When it comes to State intervention, Article 42a marked a shift to a more child-centred approach focused on a child’s safety and welfare, he said. Article 42a provides for “proportionate” State intervention in “exceptional” cases where there has been parental failure to the extent a child’s safety and welfare is likely to be prejudicially affected.
In exchanges with Mr Justice William McKechnie, counsel said this appeared to be a lower bar than existed prior to Article 42a. The bar appeared to have dropped “very significantly”, the judge responded.
In his submissions, Mr Bradley stressed the Attorney General was not advocating for either side in an important appeal by the parents of a catastrophically injured boy against “contingency” orders permitting a hospital treat him as it considers clinically appropriate.
The parents are concerned the hospital wants to administer certain pain-relieving treatments that can trigger respiratory distress and withhold invasive intensive care interventions should his condition substantially deteriorate. They want him to get any treatment necessary to keep him alive.

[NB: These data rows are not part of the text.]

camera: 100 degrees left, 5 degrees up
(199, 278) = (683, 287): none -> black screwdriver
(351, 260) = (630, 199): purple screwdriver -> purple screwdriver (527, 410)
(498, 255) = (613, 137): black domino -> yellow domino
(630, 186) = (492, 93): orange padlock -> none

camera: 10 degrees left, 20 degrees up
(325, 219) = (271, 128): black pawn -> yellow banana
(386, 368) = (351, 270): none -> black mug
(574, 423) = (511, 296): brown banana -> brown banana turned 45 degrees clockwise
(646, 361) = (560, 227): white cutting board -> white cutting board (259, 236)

The orders, including one making the boy – referred to as John – a ward of court, were granted by High Court president Ms Justice Mary Irvine.
The hospital has said it believes John has no prospect of making a meaningful recovery from catastrophic injuries suffered in a road crash last summer but the parents maintain it is too early to ascertain his prognosis and he should be given “every chance”.

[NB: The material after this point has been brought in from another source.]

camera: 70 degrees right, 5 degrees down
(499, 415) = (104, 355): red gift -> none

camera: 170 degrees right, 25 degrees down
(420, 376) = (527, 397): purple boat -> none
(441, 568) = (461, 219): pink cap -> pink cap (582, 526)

John’s court-appointed guardian has supported the orders as in his best interests.
At the request of the Supreme Court, the Attorney General and the Irish Human Rights and Equality Commission (IHREC) were respectively involved in the appeal as a notice party and amicus curiae, assistant to the court on legal issues.
After the three-day appeal concluded on Thursday, Mr Justice Donal O’Donnell, presiding, said the five-judge court will give judgment as soon as possible but the sides have liberty to apply. Everyone in the case will be thinking in the coming weeks of John, his family and all providing care to him, he said.

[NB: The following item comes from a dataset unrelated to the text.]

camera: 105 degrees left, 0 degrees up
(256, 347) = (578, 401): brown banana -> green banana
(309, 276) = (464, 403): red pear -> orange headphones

A core issue in the case concerns the threshold for intervention by the State in relation to decisions by parents concerning the health and welfare of their children and the impact of Article 42a on that threshold.
Article 42a provides, in “exceptional” cases where parents fail in their duty towards their children to such extent the safety or welfare of their children “is likely to be prejudicially affected”, the State shall, “by proportionate means as provided by law, endeavour to supply the place of the parents but always with due regard for the natural and imprescriptible rights of the child”.
In submissions on Thursday for IRHEC, Michael Lynn SC said it was particularly concerned about the use of the High Court’s wardship jurisdiction to make the orders. There is “a lack of clarity” about the legal basis of the jurisdiction to take minors into wardship and the orders made under that jurisdiction meant John’s parents had no legal authority to make decisions concerning his welfare, he said.
In exchanges with the judges, counsel accepted there were regular reviews of wards and John’s mother had been appointed as the committee to represent his interests in wardship.
In closing arguments for the mother, Siobhán Phelan SC said the combination of the orders granted to the hospital permit treatment which may have the constitutionally impermissible effect of terminating John’s life. The exercise of the wardship jurisdiction has a disproportionate effect and “lays to waste” the entirety of the rights between John and his parents, she also argued.
Closing the case for John’s father, Ciarán Craven SC argued the orders should also be refused on grounds they are unnecessary for reasons including the duty of doctors to respect their patients constitutional rights.